Editor’s note: We kicked off our first annual Food Loves Tech event last summer in Chelsea—here’s a recap. We’re bringing a taste of the food and farming future back this year, but just across the East River at Industry City. Leading up to the event, this story is part of an ongoing series about technology’s effects on our food supply.
There’s no shortage of wine delivery programs, but a new one, Vinfluence, seems to capture the zeitgeist confluence of wine lovers taking the leap into the business, subscription services, good works and small producers. The company, started last October by Shannon Westfall, a former worker in finance, not only delivers to your door wine you’re not likely to find on the shelves of your friendly neighborhood wine shop, it also will donate a percentage of profits to your choice on her list of three nonprofits.
“I picked charities that will hopefully have an impact,” says Westfall, “and if customers have too many to pick from, it costs more to process the checks.” The causes, which receive 20 percent of proceeds, are City Harvest, Sustainable Harvest International and Fiver Children’s Foundation. Westfall’s husband sits on Fiver’s board. “It focuses on character development, literacy and community engagement,” says Westfall. So far 500 children have finished the New York-based program.
So let’s get to the wine. For its monthly shipments, Vinfluence features one producer who then picks three wines. The package comes with a comprehensive full color brochure that gives the wineries’ histories, info about each bottle, recipes and how Westfall discovered the producers.
This goes back to a 2009 Napa Valley vacation. She and her husband rented bikes in Calistoga and were blown away by the tiny wineries where families offered tastes of their entire line. “The winemaker, Vincent Arroyo, was out in front of his winery with a card table set up with a dozen wines open for tasting. He almost looked like a Santa Claus—with a big white beard. He was very jolly and welcoming.” she says.
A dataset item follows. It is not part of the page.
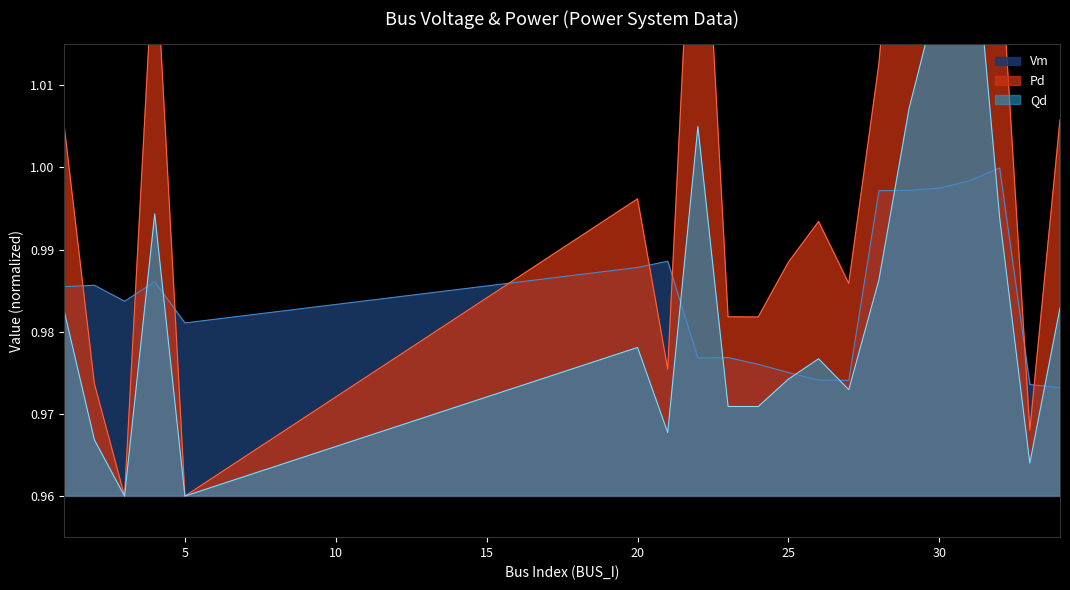

What is the sum of the Qd values at 24 and 3?

1.9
The experience led her farther afield to Oregon and Washington; Vinfluence currently works only with domestics wines from the West Coast, but expansion to the East Coast is not out of the question. Westfall keep her selections in line with farming that not only expresses terrior, but helps preserve the environment. “I like wineries that prioritizes sustainable practices and have a light footprint,” she says.
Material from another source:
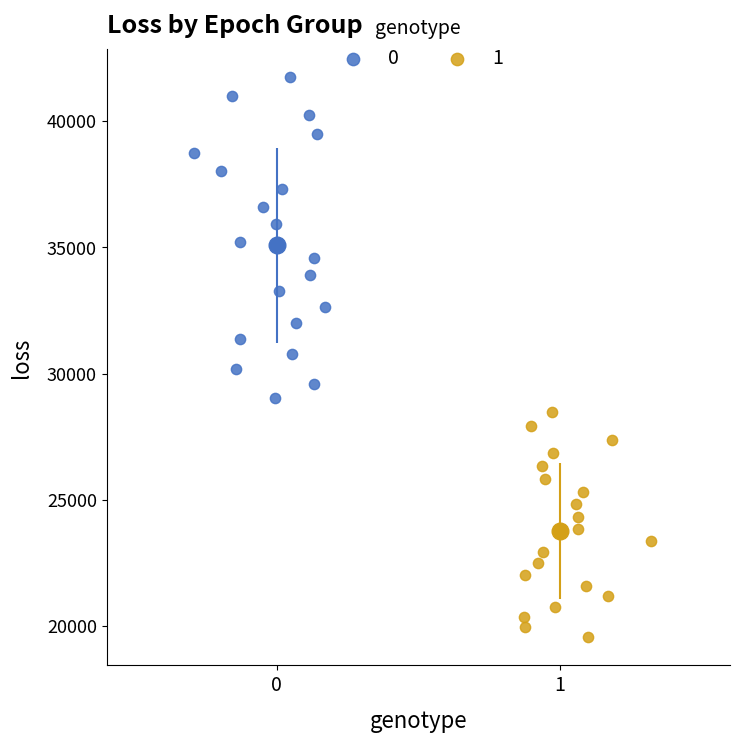

Which series reaches the maximum Y coordinate?

0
The sample box I received contained three new-to-me wines: Chateau Guthrie 2015 Red Blend from Napa; Bucklin Old Hill Ranch 2013 Ancient Field Blend from Sonoma; and Judge Palmer 2013 Sauvignon Blanc from the Alexander Valley.
Vinfluence is not cheap: A monthly box of three wines is $100, and six bottles can be had for $200. But, if you break it down to $33.33 per bottle and it’s just two of you and you want something special to share for dinner, well, be glad you’re not paying $18 per glass for a wine that might have been opened last Thursday.
All were good, interesting and worth the money. The Judge Palmer, however, stood out. It’s not quite an orange wine, but the must does stay on the skins long enough to impart a little color and just enough texture to make it really interesting. Sur-lie aging (where the wine sits on the dead yeast cells before bottling, a typical practice for muscadet from the western Loire Valley) heightens that. I’ve never had anything quite like it. Westfall pairs it with a recipe for truffle mushroom flatbread.
The wine was first made in 2013, says Palmer Emmitt, who owns the winery with Michael Scorsone and whose bench-sitting grandfather supplied the name. “It’s a distinct style from an orange wine,” says Emmitt. “It was bottled three years ago now, and it just keeps getting better and better.”
Currently, the wine is only available at the winery just outside Healdsburg and in three states. New York isn’t one :o( But you can order it online.
Vinfluence featured Judge Palmer in March, and Emmitt says it definitely boosted sales. All fulfillment is done by the winery, so Westfall never takes possession of the wine, except for maybe some bottles she takes home after visiting the winery for “research.” She learned about his wine, says Emmitt, from a wine blogger in Colorado who had visited the tasting room.
This system, says Westfall, keeps the overhead lean so she won’t have to be dipping into her savings for too long. “The whole idea,” she says, “is to find the people who like to know the story that’s in every glass.”